▸ ACTIVITY
Count the lines in the listing below that contain the string "lambda", matching case exactly, and reply with the number only.
#### MATERIAL PROVIDED
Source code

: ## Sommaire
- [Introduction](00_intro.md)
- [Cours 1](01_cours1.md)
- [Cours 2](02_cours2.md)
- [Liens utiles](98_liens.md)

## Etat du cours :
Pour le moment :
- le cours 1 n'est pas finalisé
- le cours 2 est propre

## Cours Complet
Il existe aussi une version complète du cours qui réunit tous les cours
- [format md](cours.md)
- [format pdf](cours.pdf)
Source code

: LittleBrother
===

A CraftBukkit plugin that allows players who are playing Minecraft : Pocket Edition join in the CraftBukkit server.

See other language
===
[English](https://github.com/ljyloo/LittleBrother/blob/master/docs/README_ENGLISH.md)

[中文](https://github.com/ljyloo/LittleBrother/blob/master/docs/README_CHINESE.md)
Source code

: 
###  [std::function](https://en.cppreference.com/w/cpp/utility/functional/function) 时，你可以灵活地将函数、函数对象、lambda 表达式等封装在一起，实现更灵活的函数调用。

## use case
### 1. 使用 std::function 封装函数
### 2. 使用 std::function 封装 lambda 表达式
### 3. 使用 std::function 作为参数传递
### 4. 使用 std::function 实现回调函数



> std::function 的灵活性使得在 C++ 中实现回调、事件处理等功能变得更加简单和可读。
########
▸ ANSWER SECTION
2